The sound of someone walking in high heels can be heard in the lobby. A possible apparition has been seen in the windows of the 7th floor. Also on this floor, a paranormal investigator was molested by a "friendly" feminine presence, until a female investigator showed up, then the presence became "angry".

Other interesting facts about the location include:
The area under the Olympic sized pool is open, supported by huge columns.

The parking garage for the Baker is across the street and is accessed by driving into a tunnel and underneath the pool and street. The tunnel is now sealed before it reaches the street.

The Baker also generated its own power. Two huge generators are located in the basement which supplied the hotel with all of its power requirements. It should also be noted that the hotel has certain areas that allowed unseen access to rooms and other areas by the employees.

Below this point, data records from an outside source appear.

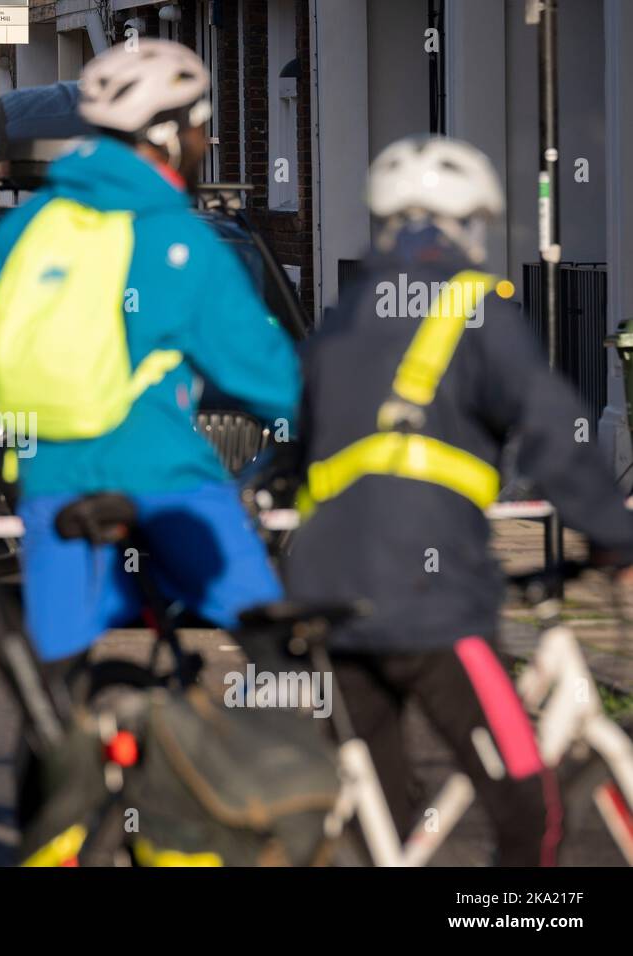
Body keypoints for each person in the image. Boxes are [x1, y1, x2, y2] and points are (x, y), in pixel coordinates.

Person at [282, 135, 633, 866]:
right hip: (427, 598)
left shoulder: (341, 319)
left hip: (325, 594)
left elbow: (294, 454)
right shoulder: (479, 307)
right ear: (469, 224)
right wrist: (613, 539)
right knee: (528, 809)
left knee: (379, 816)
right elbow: (556, 435)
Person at [0, 39, 299, 672]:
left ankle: (76, 749)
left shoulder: (30, 223)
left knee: (59, 675)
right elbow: (266, 374)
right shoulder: (179, 236)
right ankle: (294, 750)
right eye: (201, 124)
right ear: (167, 135)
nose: (206, 140)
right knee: (273, 632)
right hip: (163, 472)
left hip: (48, 475)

There are several interesting stories about the hotel itself. One concerns Mr. Baker's mistress, who lived on the 7th floor. She committed suicide and her ghost is said to still roam the hotel, but especially the 7th floor. The feminine presence there is said to be hers.
Another story tells of a intoxicated woman who tried to jump into the swimming pool from the ballroom balcony, on the 12th floor. Naturally, she was killed.

The gangsters Bonnie and Clyde have also been rumored to haunt the Brazos room and Ballroom.

The Investigation

This ghost hunt was an initial survey to determine if the Baker Hotel was worth bringing an entire team to Mineral Wells to do a full investigation.

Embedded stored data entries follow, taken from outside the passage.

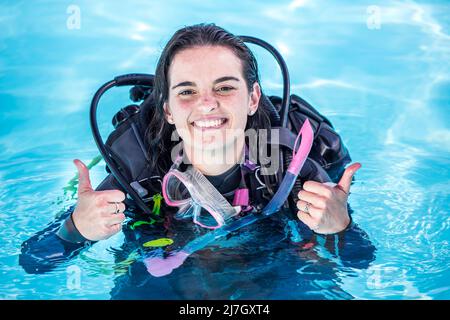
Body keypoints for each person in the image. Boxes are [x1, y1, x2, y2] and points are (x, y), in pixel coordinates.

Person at [20, 24, 375, 298]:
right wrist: (75, 229)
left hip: (273, 263)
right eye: (187, 91)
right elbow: (34, 261)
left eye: (224, 87)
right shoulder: (137, 173)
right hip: (168, 270)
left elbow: (359, 261)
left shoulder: (288, 167)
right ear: (168, 110)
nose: (207, 103)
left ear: (252, 99)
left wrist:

We started on the ground floor and then moved to the ballroom. From here we worked our way down to the lobby. Both investigators heard voices on several occasions, mostly on 7th and 10th floors. In the Brazos room we smelled a very strong scent that was reminiscent of "Milk Duds". We discovered later that this was one of the phenomena linked to a particular ghost that haunts that area.A porter who worked there during the 1950's and 1960's was the first known to witness the ghost of the woman on the seventh floor. She was possibly the mistress of the hotel manager. Distraught from her affair she jumped to her death from the top of the building. The year of the incident has not been verified but the room she stayed in, apparently quite comfortably, was a suite on the southeast corner of the seventh floor. We were also told a variant of that story in which the woman was murdered by an unknown assassin by Baker himself.

Here we also heard another story relating to ghostly activity in this room. A W.W.II veterans group and their spouses had rented the room for an evening. As the group entered the "Brazos Room" on the first floor, which was the main dining room and dance area, a couple suddenly stopped. The woman looked at her husband and asked, "Do you hear that?" He replied, "Why, I certainly do". About that time several other people in the group began to hear sounds of dishes and silverware clanking as well as people talking with orchestra music in the background. Most of the people there reported this event.